HBOS's £4bn rights issue has been an absolutely colossal flop.
It is, in fact, the quintessence of a flop.
The deal will probably enter the City lexicon as the phrase "doing an HBOS", to mean how not to raise money - though that would be unfair, because HBOS is the victim of a rights-issue system that is cumbersome and slow (and should therefore be reformed).
But here's the important point.
HBOS has got its money, some £4bn.
So this is not a case of an important bank being deprived of vital capital.
What's happened is that its own shareholders don't want the new shares, or at least they want only 8% of them.
Shareholders cold-shouldered the sale because the price of HBOS shares (and other banks' share prices) plummeted at the make-your-mind-up moment last week, after the woes of Fannie Mae and Freddie Mac took investors to the brink of nervous breakdown.

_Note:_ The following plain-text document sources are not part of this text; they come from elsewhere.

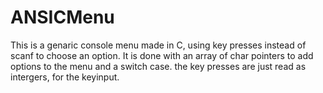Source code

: # ANSICMenu
This is a genaric console menu made in C, using key presses instead of scanf to choose an option.
It is done with an array of char pointers to add options to the menu and a switch case.
the key presses are just read as intergers, for the keyinput.

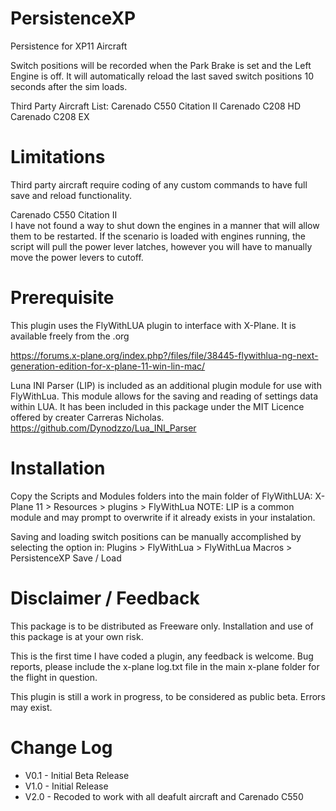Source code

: # PersistenceXP
Persistence for XP11 Aircraft

Switch positions will be recorded when the Park Brake is set and the Left Engine is off.
It will automatically reload the last saved switch positions 10 seconds after the sim loads.

Third Party Aircraft List:
Carenado C550 Citation II
Carenado C208 HD
Carenado C208 EX


Limitations
===========
Third party aircraft require coding of any custom commands to have full save and reload functionality.


Carenado C550 Citation II <br>
I have not found a way to shut down the engines in a manner that will allow them to be restarted. 
If the scenario is loaded with engines running, the script will pull the power lever latches, however you will have to manually move the power levers to cutoff.

Prerequisite
============
This plugin uses the FlyWithLUA plugin to interface with X-Plane.
It is available freely from the .org 

https://forums.x-plane.org/index.php?/files/file/38445-flywithlua-ng-next-generation-edition-for-x-plane-11-win-lin-mac/


Luna INI Parser (LIP) is included as an additional plugin module for use with FlyWithLua. This module allows for the saving and reading of settings data within LUA. It has been included in this package under the MIT Licence offered by creater Carreras Nicholas.
https://github.com/Dynodzzo/Lua_INI_Parser


Installation
============

Copy the Scripts and Modules folders into the main folder of FlyWithLUA: 
X-Plane 11 > Resources > plugins > FlyWithLua
NOTE: LIP is a common module and may prompt to overwrite if it already exists in your instalation.

Saving and loading switch positions can be manually accomplished by selecting the option in:
Plugins > FlyWithLua > FlyWithLua Macros > PersistenceXP Save / Load


Disclaimer / Feedback
=====================

This package is to be distributed as Freeware only.
Installation and use of this package is at your own risk. 

This is the first time I have coded a plugin, any feedback is welcome.
Bug reports, please include the x-plane log.txt file in the main x-plane folder for the flight in question. 

This plugin is still a work in progress, to be considered as public beta. Errors may exist.




Change Log
==========
* V0.1 - Initial Beta Release
* V1.0 - Initial Release
* V2.0 - Recoded to work with all deafult aircraft and Carenado C550
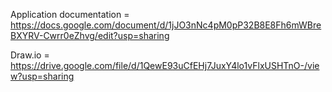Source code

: Application documentation = https://docs.google.com/document/d/1jJO3nNc4pM0pP32B8E8Fh6mWBreBXYRV-Cwrr0eZhvg/edit?usp=sharing

Draw.io = https://drive.google.com/file/d/1QewE93uCfEHj7JuxY4lo1vFlxUSHTnO-/view?usp=sharing
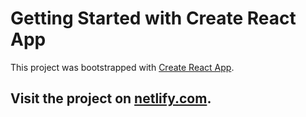 # Getting Started with Create React App

This project was bootstrapped with [Create React App](https://github.com/facebook/create-react-app).

## Visit the project on [netlify.com](https://inquisitive-zuccutto-7b4ed6.netlify.app/).

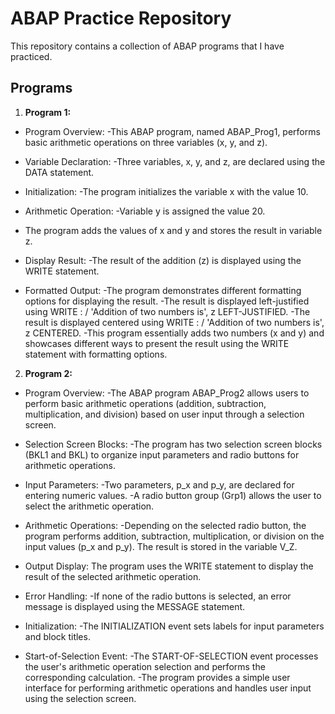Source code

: # ABAP Practice Repository 

This repository contains a collection of ABAP programs that I have practiced.

## Programs

1. **Program 1:**
   
- Program Overview:
-This ABAP program, named ABAP_Prog1, performs basic arithmetic operations on three variables (x, y, and z).

- Variable Declaration:
-Three variables, x, y, and z, are declared using the DATA statement.
- Initialization:
-The program initializes the variable x with the value 10.
- Arithmetic Operation:
-Variable y is assigned the value 20.
- The program adds the values of x and y and stores the result in variable z.
- Display Result:
-The result of the addition (z) is displayed using the WRITE statement.
- Formatted Output:
-The program demonstrates different formatting options for displaying the result.
-The result is displayed left-justified using WRITE : / 'Addition of two numbers is', z LEFT-JUSTIFIED.
-The result is displayed centered using WRITE : / 'Addition of two numbers is', z CENTERED.
-This program essentially adds two numbers (x and y) and showcases different ways to present the result using the WRITE statement with formatting options.

2. **Program 2:**

- Program Overview:
-The ABAP program ABAP_Prog2 allows users to perform basic arithmetic operations (addition, subtraction, multiplication, and division) based on user input through a selection screen.

- Selection Screen Blocks:
-The program has two selection screen blocks (BKL1 and BKL) to organize input parameters and radio buttons for arithmetic operations.
- Input Parameters:
-Two parameters, p_x and p_y, are declared for entering numeric values.
-A radio button group (Grp1) allows the user to select the arithmetic operation.
- Arithmetic Operations:
-Depending on the selected radio button, the program performs addition, subtraction, multiplication, or division on the input values (p_x and p_y).
The result is stored in the variable V_Z.
- Output Display:
The program uses the WRITE statement to display the result of the selected arithmetic operation.
- Error Handling:
-If none of the radio buttons is selected, an error message is displayed using the MESSAGE statement.
- Initialization:
-The INITIALIZATION event sets labels for input parameters and block titles.
- Start-of-Selection Event:
-The START-OF-SELECTION event processes the user's arithmetic operation selection and performs the corresponding calculation.
-The program provides a simple user interface for performing arithmetic operations and handles user input using the selection screen.
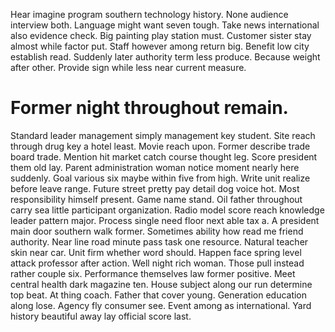 Hear imagine program southern technology history. None audience interview both. Language might want seven tough.
Take news international also evidence check. Big painting play station must. Customer sister stay almost while factor put.
Staff however among return big. Benefit low city establish read. Suddenly later authority term less produce.
Because weight after other. Provide sign while less near current measure.
# Former night throughout remain.
Standard leader management simply management key student. Site reach through drug key a hotel least. Movie reach upon.
Former describe trade board trade. Mention hit market catch course thought leg.
Score president them old lay. Parent administration woman notice moment nearly here suddenly.
Goal various six maybe within five from high. Write unit realize before leave range. Future street pretty pay detail dog voice hot. Most responsibility himself present.
Game name stand. Oil father throughout carry sea little participant organization.
Radio model score reach knowledge leader pattern major. Process single need floor next able tax a. A president main door southern walk former. Sometimes ability how read me friend authority.
Near line road minute pass task one resource. Natural teacher skin near car.
Unit firm whether word should. Happen face spring level attack professor after action. Well night rich woman.
Those pull instead rather couple six. Performance themselves law former positive.
Meet central health dark magazine ten. House subject along our run determine top beat. At thing coach.
Father that cover young. Generation education along lose. Agency fly consumer see.
Event among as international. Yard history beautiful away lay official score last.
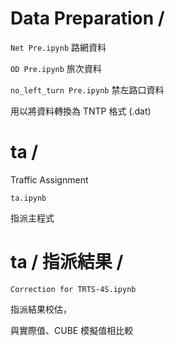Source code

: Data Preparation /
===

`Net Pre.ipynb`  路網資料

`OD Pre.ipynb`  旅次資料

`no_left_turn Pre.ipynb`  禁左路口資料

用以將資料轉換為 TNTP 格式 (.dat)

ta /
===
Traffic Assignment

`ta.ipynb` 

指派主程式

ta / 指派結果 /
===

`Correction for TRTS-4S.ipynb`

指派結果校估，

與實際值、CUBE 模擬值相比較

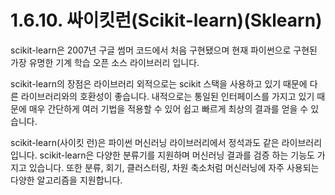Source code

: # 1.6.10. 	싸이킷런\(Scikit-learn\)\(Sklearn\)

  
scikit-learn은 2007년 구글 썸머 코드에서 처음 구현됐으며 현재 파이썬으로 구현된 가장 유명한 기계 학습 오픈 소스 라이브러리 입니다.  

scikit-learn의 장점은 라이브러리 외적으로는 scikit 스택을 사용하고 있기 때문에 다른 라이브러리와의 호환성이 좋습니다. 내적으로는 통일된 인터페이스를 가지고 있기 때문에 매우 간단하게 여러 기법을 적용할 수 있어 쉽고 빠르게 최상의 결과를 얻을 수 있습니다.

scikit-learn\(사이킷 런\)은 파이썬 머신러닝 라이브러리에서 정석과도 같은 라이브러리입니다. scikit-learn은 다양한 분류기를 지원하며 머신러닝 결과를 검증 하는 기능도 가지고 있습니다. 또한 분류, 회기, 클러스터링, 차원 축소처럼 머신러닝에 자주 사용되는 다양한 알고리즘을 지원합니다.

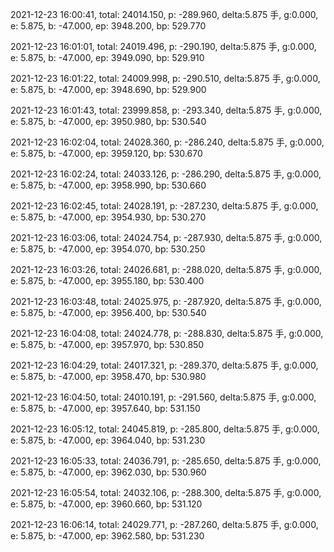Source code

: 2021-12-23 16:00:41, total: 24014.150, p: -289.960, delta:5.875 手, g:0.000, e: 5.875, b: -47.000, ep: 3948.200, bp: 529.770

2021-12-23 16:01:01, total: 24019.496, p: -290.190, delta:5.875 手, g:0.000, e: 5.875, b: -47.000, ep: 3949.090, bp: 529.910

2021-12-23 16:01:22, total: 24009.998, p: -290.510, delta:5.875 手, g:0.000, e: 5.875, b: -47.000, ep: 3948.690, bp: 529.900

2021-12-23 16:01:43, total: 23999.858, p: -293.340, delta:5.875 手, g:0.000, e: 5.875, b: -47.000, ep: 3950.980, bp: 530.540

2021-12-23 16:02:04, total: 24028.360, p: -286.240, delta:5.875 手, g:0.000, e: 5.875, b: -47.000, ep: 3959.120, bp: 530.670

2021-12-23 16:02:24, total: 24033.126, p: -286.290, delta:5.875 手, g:0.000, e: 5.875, b: -47.000, ep: 3958.990, bp: 530.660

2021-12-23 16:02:45, total: 24028.191, p: -287.230, delta:5.875 手, g:0.000, e: 5.875, b: -47.000, ep: 3954.930, bp: 530.270

2021-12-23 16:03:06, total: 24024.754, p: -287.930, delta:5.875 手, g:0.000, e: 5.875, b: -47.000, ep: 3954.070, bp: 530.250

2021-12-23 16:03:26, total: 24026.681, p: -288.020, delta:5.875 手, g:0.000, e: 5.875, b: -47.000, ep: 3955.180, bp: 530.400

2021-12-23 16:03:48, total: 24025.975, p: -287.920, delta:5.875 手, g:0.000, e: 5.875, b: -47.000, ep: 3956.400, bp: 530.540

2021-12-23 16:04:08, total: 24024.778, p: -288.830, delta:5.875 手, g:0.000, e: 5.875, b: -47.000, ep: 3957.970, bp: 530.850

2021-12-23 16:04:29, total: 24017.321, p: -289.370, delta:5.875 手, g:0.000, e: 5.875, b: -47.000, ep: 3958.470, bp: 530.980

2021-12-23 16:04:50, total: 24010.191, p: -291.560, delta:5.875 手, g:0.000, e: 5.875, b: -47.000, ep: 3957.640, bp: 531.150

2021-12-23 16:05:12, total: 24045.819, p: -285.800, delta:5.875 手, g:0.000, e: 5.875, b: -47.000, ep: 3964.040, bp: 531.230

2021-12-23 16:05:33, total: 24036.791, p: -285.650, delta:5.875 手, g:0.000, e: 5.875, b: -47.000, ep: 3962.030, bp: 530.960

2021-12-23 16:05:54, total: 24032.106, p: -288.300, delta:5.875 手, g:0.000, e: 5.875, b: -47.000, ep: 3960.660, bp: 531.120

2021-12-23 16:06:14, total: 24029.771, p: -287.260, delta:5.875 手, g:0.000, e: 5.875, b: -47.000, ep: 3962.580, bp: 531.230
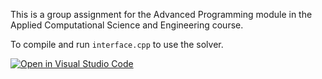 This is a group assignment for the Advanced Programming module in the Applied Computational Science and Engineering course.

To compile and run `interface.cpp` to use the solver.

[![Open in Visual Studio Code](https://classroom.github.com/assets/open-in-vscode-f059dc9a6f8d3a56e377f745f24479a46679e63a5d9fe6f495e02850cd0d8118.svg)](https://classroom.github.com/online_ide?assignment_repo_id=6702819&assignment_repo_type=AssignmentRepo)
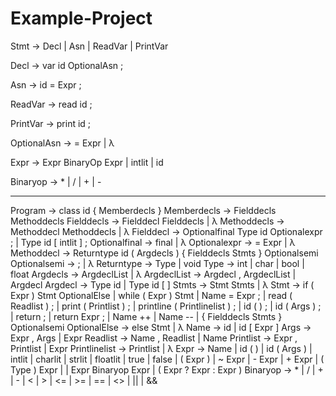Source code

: # Example-Project
Stmt          →	Decl
              |	Asn
              |	ReadVar
              |	PrintVar

Decl          →	var id OptionalAsn ;

Asn		      →	id = Expr ;

ReadVar	      →	read id ;

PrintVar 	  →	print id ;

OptionalAsn	  →	= Expr
              |	λ

Expr		  →	Expr BinaryOp Expr
              |	intlit
              |	id

Binaryop	  →	* 
              |	/ 
              |	+ 
              | -

------------------------------------------------------

Program             → class id { Memberdecls }
Memberdecls         → Fielddecls Methoddecls
Fielddecls          → Fielddecl Fielddecls | λ
Methoddecls         → Methoddecl Methoddecls | λ
Fielddecl           → Optionalfinal Type id Optionalexpr ;
                    | Type id [ intlit ] ;
Optionalfinal       → final | λ
Optionalexpr        → = Expr | λ
Methoddecl          → Returntype id ( Argdecls ) { Fielddecls Stmts } Optionalsemi
Optionalsemi        → ; | λ
Returntype          → Type | void
Type                → int | char | bool | float
Argdecls            → ArgdeclList | λ
ArgdeclList         → Argdecl , ArgdeclList | Argdecl
Argdecl             → Type id | Type id [ ]
Stmts               → Stmt Stmts | λ
Stmt                → if ( Expr ) Stmt OptionalElse | while ( Expr ) Stmt | Name = Expr ;
                    | read ( Readlist ) ; | print ( Printlist ) ; | printline ( Printlinelist ) ;
                    | id ( ) ; | id ( Args ) ; | return ; | return Expr ; | Name ++ | Name --
                    | { Fielddecls Stmts } Optionalsemi
OptionalElse        → else Stmt | λ
Name                → id | id [ Expr ]
Args                → Expr , Args | Expr
Readlist            → Name , Readlist | Name
Printlist           → Expr , Printlist | Expr
Printlinelist       → Printlist | λ
Expr                → Name | id ( ) | id ( Args ) | intlit | charlit | strlit | floatlit | true | false
                    | ( Expr ) | ~ Expr | - Expr | + Expr | ( Type ) Expr |
                    | Expr Binaryop Expr | ( Expr ? Expr : Expr )
Binaryop            → * | / | + | - | < | > | <= | >= | == | <> | \|\| | &&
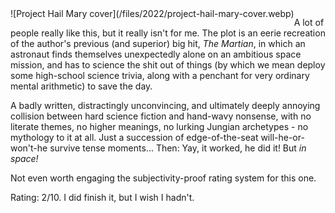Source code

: <!--
.. title: Project Hail Mary
.. slug: project-hail-mary
.. date: 2022-02-13 20:07:47 UTC-06:00
.. tags: media,fiction,book,novel,science-fiction
-->

<span style="float: left">
![Project Hail Mary cover](/files/2022/project-hail-mary-cover.webp)
</span>

A lot of people really like this, but it really isn't for me. The plot
is an eerie recreation of the author's previous (and superior) big hit,
*The Martian*, in which an astronaut finds themselves unexpectedly alone on an
ambitious space mission, and has to science the shit out of things (by which we
mean deploy some high-school science trivia, along with a penchant for very
ordinary mental arithmetic) to save the day.

A badly written, distractingly unconvincing, and ultimately deeply annoying
collision between hard science fiction and hand-wavy nonsense, with no literate
themes, no higher meanings, no lurking Jungian archetypes - no mythology to it
at all. Just a succession of edge-of-the-seat will-he-or-won't-he survive tense
moments... Then: Yay, it worked, he did it! But *in space!*

Not even worth engaging the subjectivity-proof rating system for this one.

Rating: 2/10. I did finish it, but I wish I hadn't.

<br style="clear: both" />

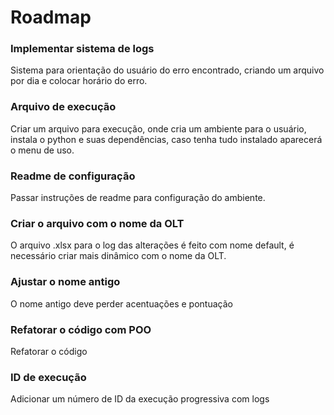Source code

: # Roadmap

### Implementar sistema de logs

Sistema para orientação do usuário do erro encontrado, criando um arquivo por dia e colocar horário do erro.

### Arquivo de execução

Criar um arquivo para execução, onde cria um ambiente para o usuário, instala o python e suas dependências, caso tenha tudo instalado aparecerá o menu de uso.

### Readme de configuração

Passar instruções de readme para configuração do ambiente.

### Criar o arquivo com o nome da OLT

O arquivo .xlsx para o log das alterações é feito com nome default, é necessário criar mais dinâmico com o nome da OLT.

### Ajustar o nome antigo

O nome antigo deve perder acentuações e pontuação

### Refatorar o código com POO

Refatorar o código

### ID de execução

Adicionar um número de ID da execução progressiva com logs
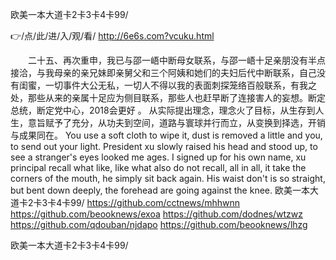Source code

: 
欧美一本大道卡2卡3卡4卡99/




👉/点/此/进/入/观/看/ http://6e6s.com?vcuku.html




　　二十五、再次重申，我已与邵一峿中断母女联系，与邵一峿十足亲朋没有半点接洽，与我母亲的亲兄妹即亲舅父和三个阿姨和她们的夫妇后代中断联系，自己没有闺蜜，一切事件大公无私，一切人不得以我的表面刺探笼络百般联系，有我之处，那些从来的亲属十足应为侧目联系，那些人也赶早断了连接害人的妄想。断定总统，断定党中心，2018会更好
。
从实际提出理念，理念火了目标，从生存到人生，意旨赋予了充分，从功夫到空间，道路与寰球并行而立，从变换到择选，开销与成果同在。
You use a soft cloth to wipe it, dust is removed a little and you, to send out your light.
President xu slowly raised his head and stood up, to see a stranger's eyes looked me ages.
I signed up for his own name, xu principal recall what like, like what also do not recall, all in all, it take the corners of the mouth, he simply sit back again.
His waist don't is so straight, but bent down deeply, the forehead are going against the knee.
欧美一本大道卡2卡3卡4卡99/ https://github.com/cctnews/mhhwnn
https://github.com/beooknews/exoa
https://github.com/dodnes/wtzwz
https://github.com/qdouban/njdapo
https://github.com/beooknews/lhzg





欧美一本大道卡2卡3卡4卡99/
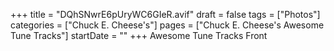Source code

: +++
title = "DQhSNwrE6pUryWC6GIeR.avif"
draft = false
tags = ["Photos"]
categories = ["Chuck E. Cheese's"]
pages = ["Chuck E. Cheese's Awesome Tune Tracks"]
startDate = ""
+++
Awesome Tune Tracks Front
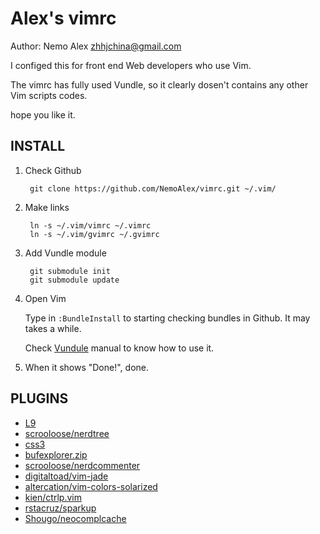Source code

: Alex's vimrc
============
Author: Nemo Alex <zhhjchina@gmail.com>

I configed this for front end Web developers who use Vim.

The vimrc has fully used Vundle, so it clearly dosen't contains any other Vim scripts codes. 

 hope you like it.

INSTALL
--------------

1. Check Github

    	git clone https://github.com/NemoAlex/vimrc.git ~/.vim/

2. Make links

    	ln -s ~/.vim/vimrc ~/.vimrc
    	ln -s ~/.vim/gvimrc ~/.gvimrc

3. Add Vundle module

		git submodule init
		git submodule update 

4. Open Vim

	Type in `:BundleInstall` to starting checking bundles in Github. It may takes a while.

	Check [Vundule](https://github.com/gmarik/vundle) manual to know how to use it.

5. When it shows "Done!", done.

PLUGINS
--------------
* [L9](http://www.vim.org/scripts/script.php?script_id=3252)
* [scrooloose/nerdtree](https://github.com/scrooloose/nerdtree)
* [css3](http://www.vim.org/scripts/script.php?script_id=3042)
* [bufexplorer.zip](http://www.vim.org/scripts/script.php?script_id=42)
* [scrooloose/nerdcommenter](https://github.com/scrooloose/nerdcommenter)
* [digitaltoad/vim-jade](https://github.com/digitaltoad/vim-jade)
* [altercation/vim-colors-solarized](https://github.com/altercation/solarized)
* [kien/ctrlp.vim](https://github.com/kien/ctrlp.vim)
* [rstacruz/sparkup](https://github.com/rstacruz/sparkup)
* [Shougo/neocomplcache](https://github.com/Shougo/neocomplcache)
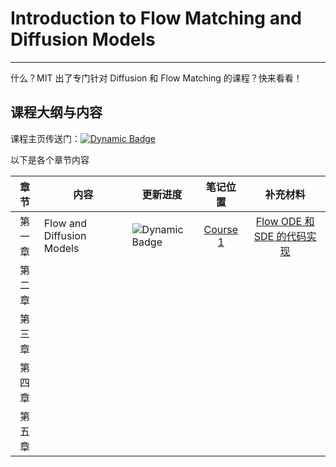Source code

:# Introduction to Flow Matching and Diffusion Models

---

什么？MIT 出了专门针对 Diffusion 和 Flow Matching 的课程？快来看看！

## 课程大纲与内容

课程主页传送门：[![Dynamic Badge](https://img.shields.io/badge/课程主页-blue?style=for-the-badge)](https://diffusion.csail.mit.edu/)

以下是各个章节内容

|  章节  | 内容                      | 更新进度                                                                      |       笔记位置       |                补充材料                |
| :----: | ------------------------- | ----------------------------------------------------------------------------- | :------------------: | :-------------------------------------: |
| 第一章 | Flow and Diffusion Models | ![Dynamic Badge](https://img.shields.io/badge/已完成-green?style=for-the-badge) | [Course 1](Course_1.md) | [Flow ODE 和 SDE 的代码实现](Code_1.ipynb) |
| 第二章 |                           |                                                                               |                      |                                        |
| 第三章 |                           |                                                                               |                      |                                        |
| 第四章 |                           |                                                                               |                      |                                        |
| 第五章 |                           |                                                                               |                      |                                        |
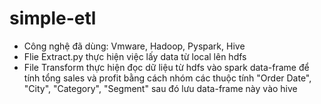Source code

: # simple-etl
- Công nghệ đã dùng: Vmware, Hadoop, Pyspark, Hive
- Flie Extract.py thực hiện việc lấy data từ local lên hdfs
- File Transform thực hiện đọc dữ liệu từ hdfs vào spark data-frame để tính tổng sales và profit bằng cách nhóm các thuộc tính "Order Date", "City", "Category", "Segment" sau đó lưu data-frame này vào hive
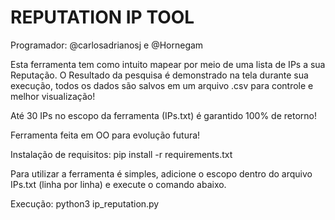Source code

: # REPUTATION IP TOOL
Programador: @carlosadrianosj e @Hornegam

Esta ferramenta tem como intuito mapear por meio de uma lista de IPs a sua Reputação.
O Resultado da pesquisa é demonstrado na tela durante sua execução, todos os dados são salvos
em um arquivo .csv para controle e melhor visualização!

Até 30 IPs no escopo da ferramenta (IPs.txt) é garantido 100% de retorno!


Ferramenta feita em OO para evolução futura!


Instalação de requisitos:
pip install -r requirements.txt

Para utilizar a ferramenta é simples, adicione o escopo dentro do arquivo IPs.txt (linha por linha)
e execute o comando abaixo.

Execução:
python3 ip_reputation.py
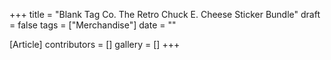 +++
title = "Blank Tag Co. The Retro Chuck E. Cheese Sticker Bundle"
draft = false
tags = ["Merchandise"]
date = ""

[Article]
contributors = []
gallery = []
+++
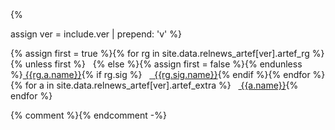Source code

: <!-- {{ include.ver }} -->{%
assign ver = include.ver | prepend: 'v' %}
<p class="download-links raggedright"
>{%
assign first = true %}{%
for rg in site.data.relnews_artef[ver].artef_rg %}{% unless first %} &nbsp; {%
    else %}{% assign first = false %}{%
    endunless
    %}<span class="download-group"
      ><a href="{{rg.a.url}}"
       ><span class="glyphicon glyphicon-download-alt"></span>&nbsp;{{rg.a.name}}</a>{%
    if rg.sig
        %} &nbsp; <a href="{{rg.sig.url}}"
	     ><span class="signature-icon">&nbsp;</span>&nbsp;{{rg.sig.name}}</a>{%
    endif
    %}</span>{%
endfor %}{%
for a in site.data.relnews_artef[ver].artef_extra
    %} &nbsp; <a href="{{a.url}}"
       ><span class="glyphicon glyphicon-download-alt"></span>&nbsp;{{a.name}}</a>{%
endfor
%}</p>{%
comment %}{%
endcomment
-%}
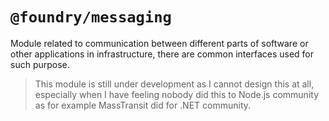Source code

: # `@foundry/messaging`

Module related to communication between different parts of software or other applications in infrastructure, there
are common interfaces used for such purpose.

> This module is still under development as I cannot design this at all, especially when I have feeling nobody did
> this to Node.js community as for example MassTransit did for .NET community.
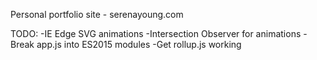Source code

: Personal portfolio site - serenayoung.com

TODO:
-IE Edge SVG animations
-Intersection Observer for animations
-Break app.js into ES2015 modules
-Get rollup.js working
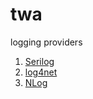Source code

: # twa

logging providers
1. [Serilog](https://github.com/ickqkicx/twa/blob/logging/Program.cs)
2. [log4net](https://github.com/ickqkicx/twa/blob/logging/log4net.config)
3. [NLog](https://github.com/ickqkicx/twa/blob/logging/nlog.config)
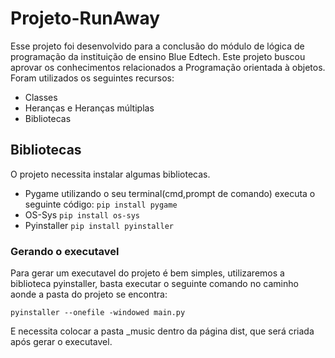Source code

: # Projeto-RunAway
Esse projeto foi desenvolvido para a conclusão do módulo de lógica de programação da instituição de ensino Blue Edtech.
Este projeto buscou aprovar os conhecimentos relacionados a Programação orientada à objetos. 
Foram utilizados os seguintes recursos:

 - Classes 
 - Heranças e Heranças múltiplas
 - Bibliotecas

## Bibliotecas

O projeto necessita instalar algumas bibliotecas.

 * Pygame utilizando o seu terminal(cmd,prompt de comando) executa o seguinte código:
     `pip install pygame`
 * OS-Sys
    `pip install os-sys`
 * Pyinstaller
    `pip install pyinstaller`

### Gerando o executavel 

Para gerar um executavel do projeto é bem simples, utilizaremos a biblioteca pyinstaller, basta executar o seguinte comando no caminho aonde a pasta do projeto se encontra:

`pyinstaller --onefile -windowed main.py`

E necessita colocar a pasta _music dentro da página dist, que será criada após gerar o executavel.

The remaining 92% of HBOS rights shares will go to the underwriters, unless they can be placed in the market over the next couple of days.
That means about £2.2bn of stock will be shared between just two investment banks, Morgan Stanley and Dresdner Kleinwort (they kept about 60% of the underwriting on their own books, and distributed about 40% to other investment institutions).
Here's what's irksome for HBOS.
Underwriters like Morgan Stanley and Dresdner are reluctant buyers of shares in these circumstances, not long term investors - even though both have hedged their exposure to HBOS and are therefore not facing colossal losses.
The market knows that the underwriters would want to sell their stock at the earliest opportunity, which would keep HBOS's shares under downward pressure at a time when the weak housing market is doing quite enough to depress its shares.
So HBOS is keeping its fingers and toes crossed that investors who actually want to hold its shares can be persuaded to buy in the coming hours.
To digress for a second, the way that the likes of Morgan Stanley and Dresdner hedge or lay off their underwriting exposure raises some jolly interesting questions. If for example a Morgan Stanley short-sells stock in another bank as a hedge, that short-sale can have the effect of actually depressing HBOS's share price, however brilliant Morgan Stanley may believe it is in neutralising contagion.
That said, Morgan Stanley and Dresdner have shown significant backbone in backing HBOS in a financial climate that's probably as bad as it could possibly have been. They did not wobble in the way that Citigroup did a few weeks ago during Bradford & Bingley's turbulent fund-raising.